【イノフィス】腰痛と人手不足を解決するマッスルスーツ~物流・製造業の未来を支えるINNOPHYSの挑戦~

人口減少と高齢化、EC需要の拡大が重なり、物流・製造業の現場は今、かつてない変革の時を迎えています。人手不足が慢性化し、従業員の身体的負担は増す一方。中でも、重量物を扱う現場では「腰痛」が深刻な経営リスクとなっており、特に物流業では業務上疾病のうち、腰痛が8割を占めるというデータもあります。
こうした背景のもと注目を集めているのが、東京理科大学発のスタートアップ企業「株式会社イノフィス」が開発した装着型アシストスーツ「マッスルスーツ」です。同社の製品は、腰や腕にかかる負担を軽減することで、作業者の健康と生産性を同時に支える“現場対応型”のソリューションとして、国内外で導入が進んでいます。

研究室から始まった“大きな支え”

イノフィスは2013年に設立された、東京理科大学発の技術ベンチャーです。東京理科大学の小林宏教授が、「誰でもいつまでも生きている限り自立した生活を実現させたい」という想いで、長年開発したマッスルスーツを、一人でも多くの人に届けるために事業化しました。現在、代表取締役CEOは乙川直隆氏が務め、資本金1億円、30,000台以上の出荷実績を持つ企業へと成長しています。
同社のミッションは、「生きている限り自立した生活を実現する」こと。人間の身体を支える技術に特化し、物流・製造・介護などの現場からの声を丹念に聞き取りながら、製品開発を進めてきました。

モーターを使わずに、腰を守る

マッスルスーツの最大の特徴は、電力ではなく「空気圧式人工筋肉」を使用している点です。
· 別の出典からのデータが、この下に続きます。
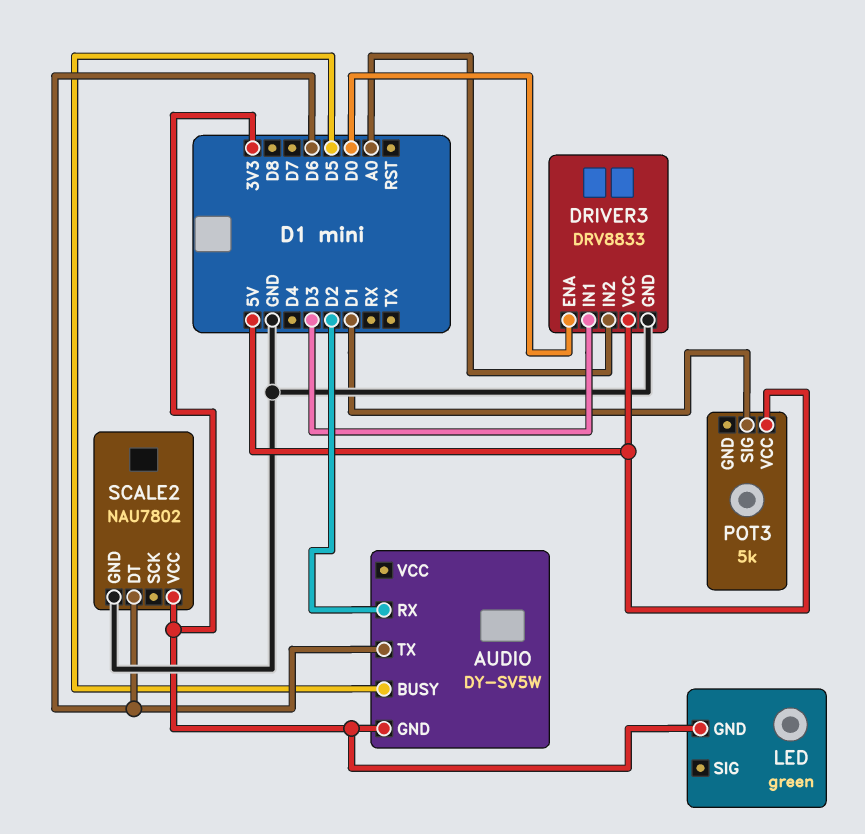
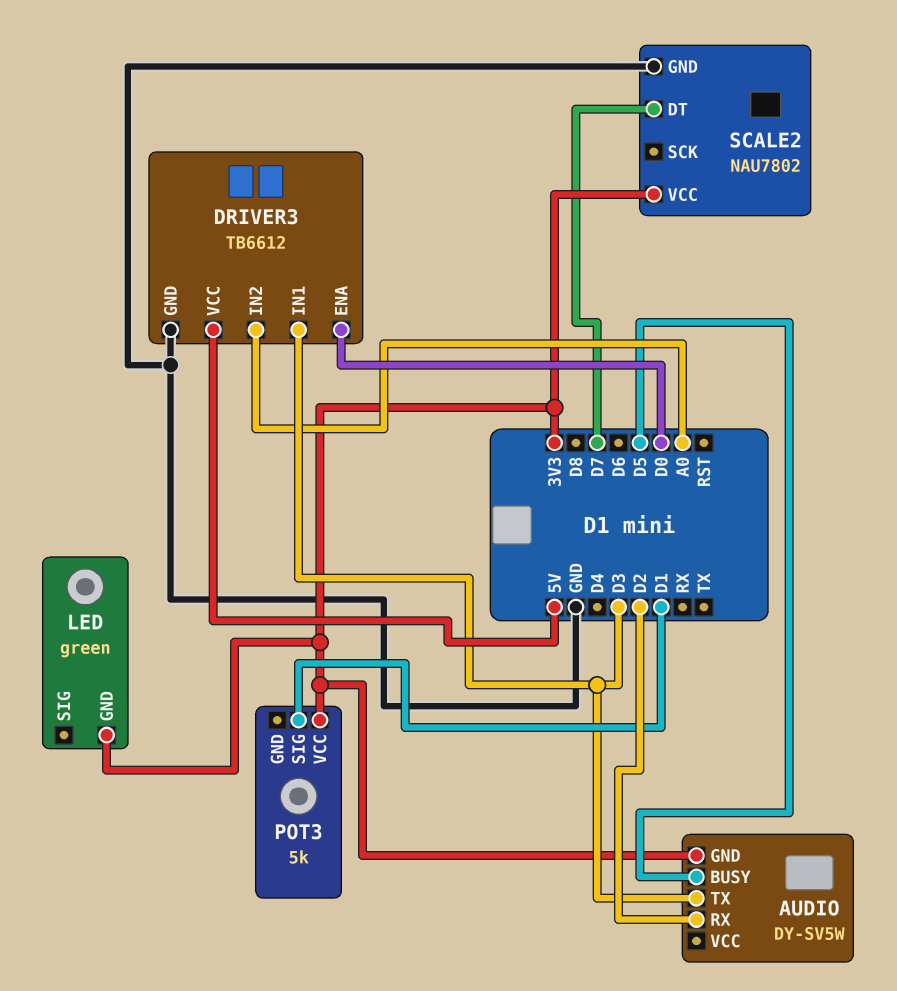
AUDIO pin TX: D6 -> D3
DRIVER3: DRV8833 -> TB6612
POT3 pin VCC: 5V -> 3V3
SCALE2 pin DT: D6 -> D7

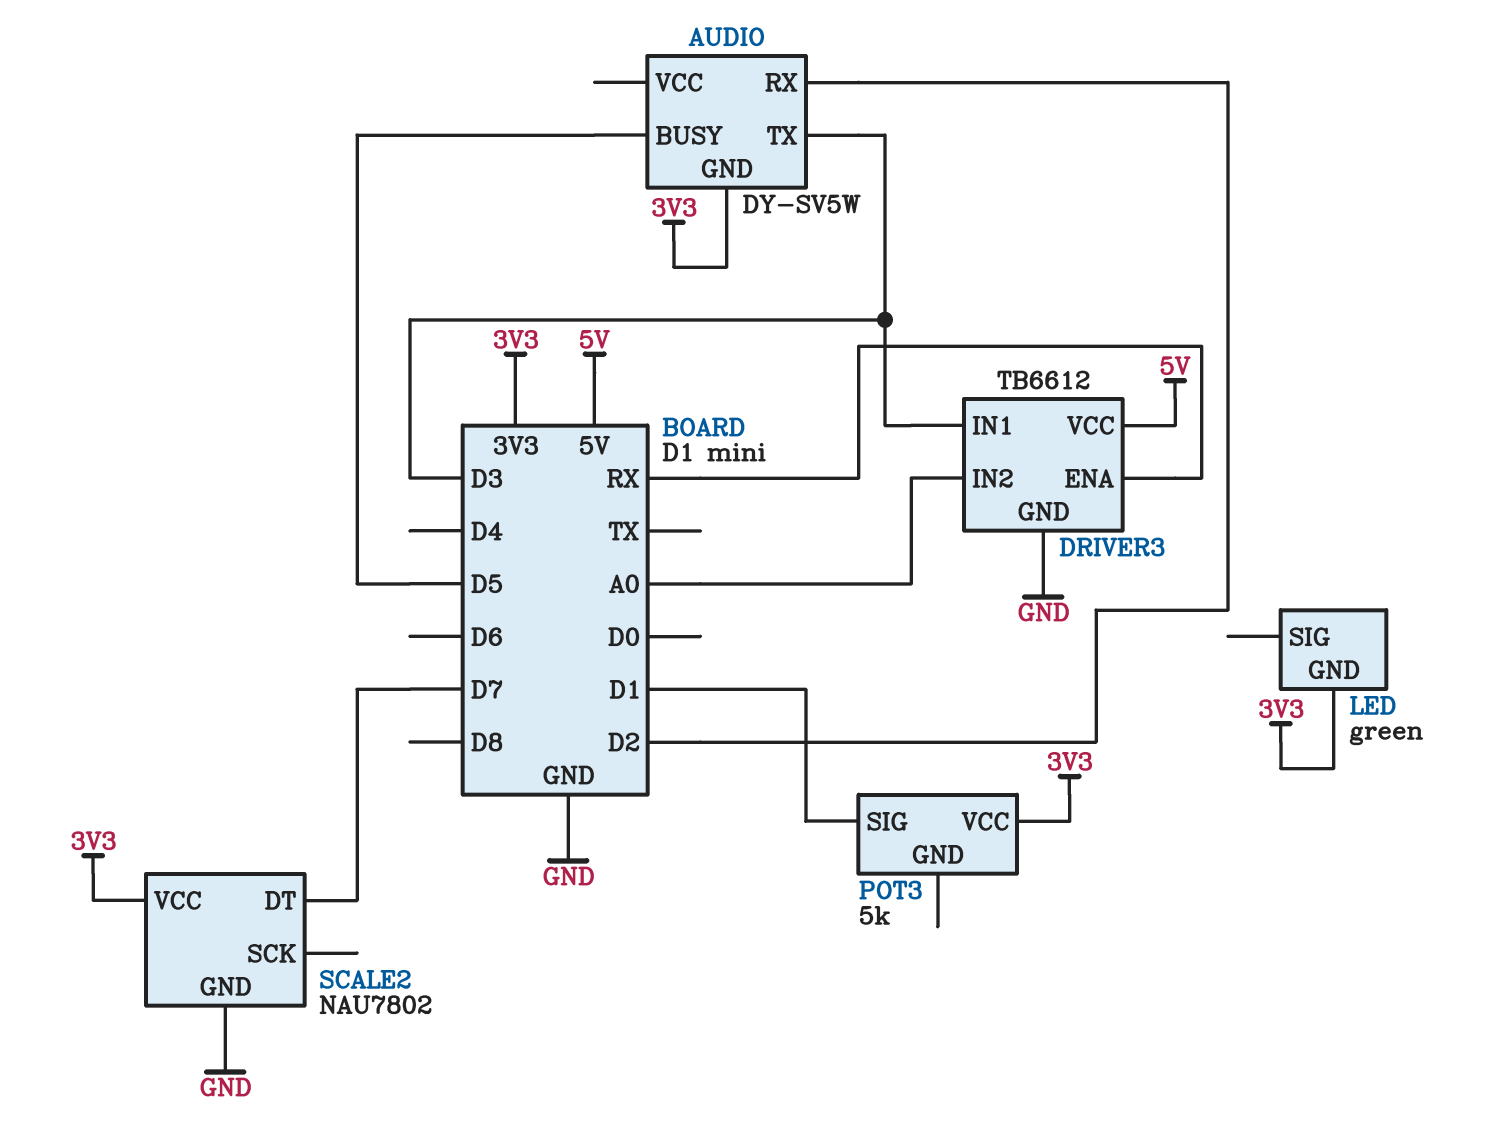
DRIVER3 pin ENA: D0 -> RX

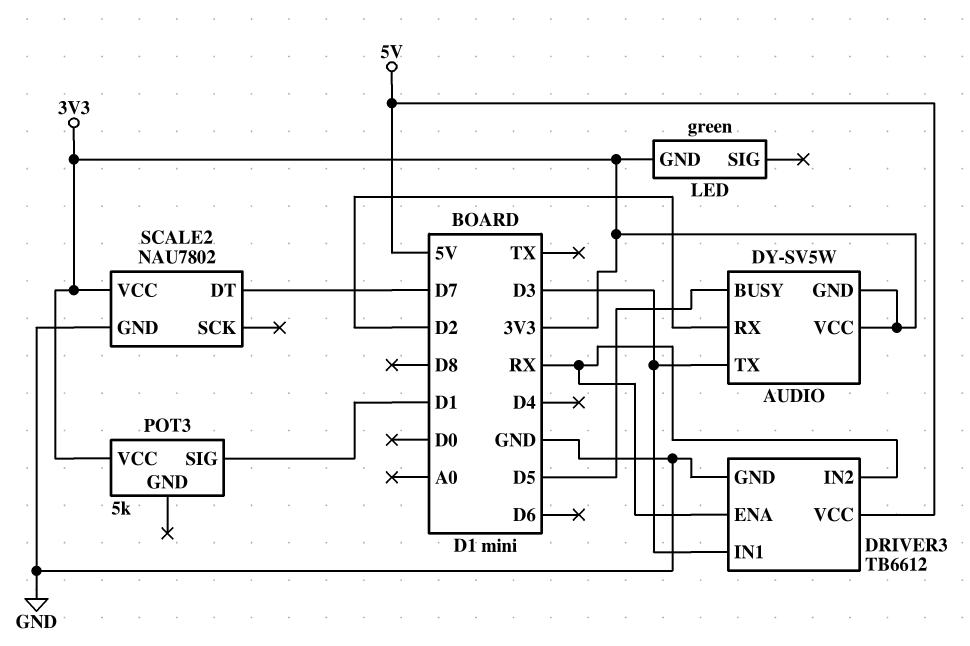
AUDIO pin VCC: none -> 3V3
DRIVER3 pin IN2: A0 -> RX

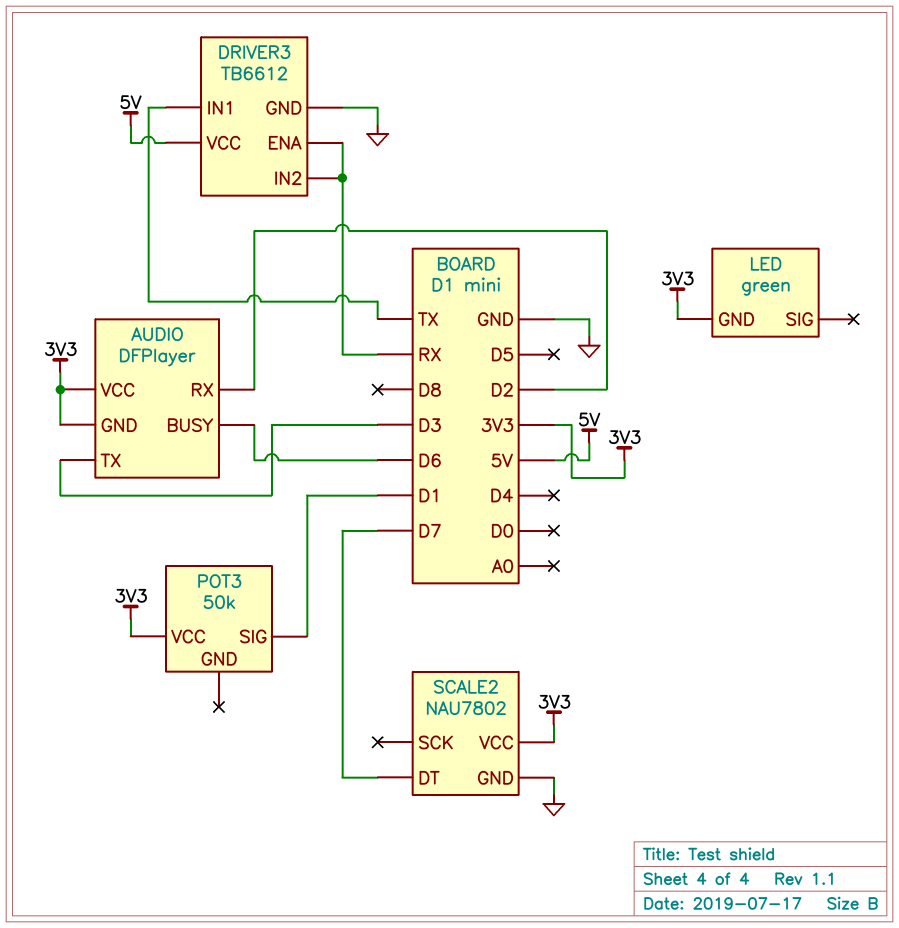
AUDIO: DY-SV5W -> DFPlayer
AUDIO pin BUSY: D5 -> D6
DRIVER3 pin IN1: D3 -> TX
POT3: 5k -> 50k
軽量なゴムチューブにナイロンメッシュを巻いた構造で、空気を送り込むと収縮し、腰や腕の動作をサポートします。補助力は最大で約27kgfにも達し、重作業時の身体的負担を大きく軽減します。
使用者は背中部分の人工筋肉に空気を注入するだけで、ばねの力が働き、腰への圧力が分散。必要に応じて1~2回空気を再注入するだけで、長時間の作業にも対応可能です。これは、従来のサポーターやコルセットとは異なり、実際に「力を分担してくれる」装着型ロボットとも言える存在です。

あらゆる業種に対応できる7製品

イノフィスは、多様な作業環境に対応するために7つの製品バリエーションを展開。
  Every:最大25.5kgfの補助力、軽量で操作が簡単
  GS-BACK:スリム・軽量ながら適度な補助力を両立
  Soft-Power EASY-LIFT:超軽量設計で着脱も簡単
これらは国内外23カ国・地域で導入されており、日本国内では食品工場、倉庫、建設現場、自動車製造業まで、幅広い分野で実績を上げています。

導入企業の声:「現場にフィットするソリューション」

実際の導入企業では、以下のような具体的な効果が報告されています。
日本ロジテム株式会社:Eコマースの拡大により倉庫作業の負担が増す中、マッスルスーツがけがや離職を防ぎ、作業者の安全性と定着率の向上に貢献。
トヨタ車体株式会社:高齢化と女性労働者の増加に対応するため、腰に不安のある人でも安心して働ける環境づくりを推進。マッスルスーツを「補助具」として活用し、作業負荷を軽減。
ボッシュ株式会社:出荷作業の手作業による負担を減らすためにエクソスケルトン(マッスルスーツ)を導入し、従業員が健康的に長く働ける職場環境を整備。
加えて、東京都の効果検証では腰への負担を最大45%軽減、農林水産省の検証では作業時間を最大18%短縮する効果が確認されています。

社会全体で向き合うべき「環境と経済の両立」

近年、企業には環境への配慮が強く求められるようになっていますが、特に中堅企業では「環境対応=コスト増」という意識が根強く、現場レベルでの実行が難しい現実があります。利益を追求する経営の中で、環境施策は後回しになりがちなのが実情です。
しかし今後は、環境への取り組みが企業価値の評価軸となる時代です。補助金や助成制度、数値化された省エネ効果など、見える形で利益につながるスキームを活用することで、環境対応が“コスト”ではなく“戦略的投資”に変わります。社会全体が、企業の環境対応を「善意」ではなく「合理性と収益性」で評価する構造へと進化することが求められています。

経営者への提案:次世代インフラとしての選択

マッスルスーツは単なる労災対策や補助具ではなく、「人が働き続けられる仕組み」を構築する戦略的なツールです。現場の人材確保、生産性向上、環境対応という三つの課題に同時に応えることができる、まさに次世代のインフラです。現在、イノフィスはディープテック企業として上場も視野に入れ、さらなる製品開発・海外展開を進めています。今後も“現場目線”を貫く開発姿勢で、多くの業種の課題を支えていく存在となるでしょう。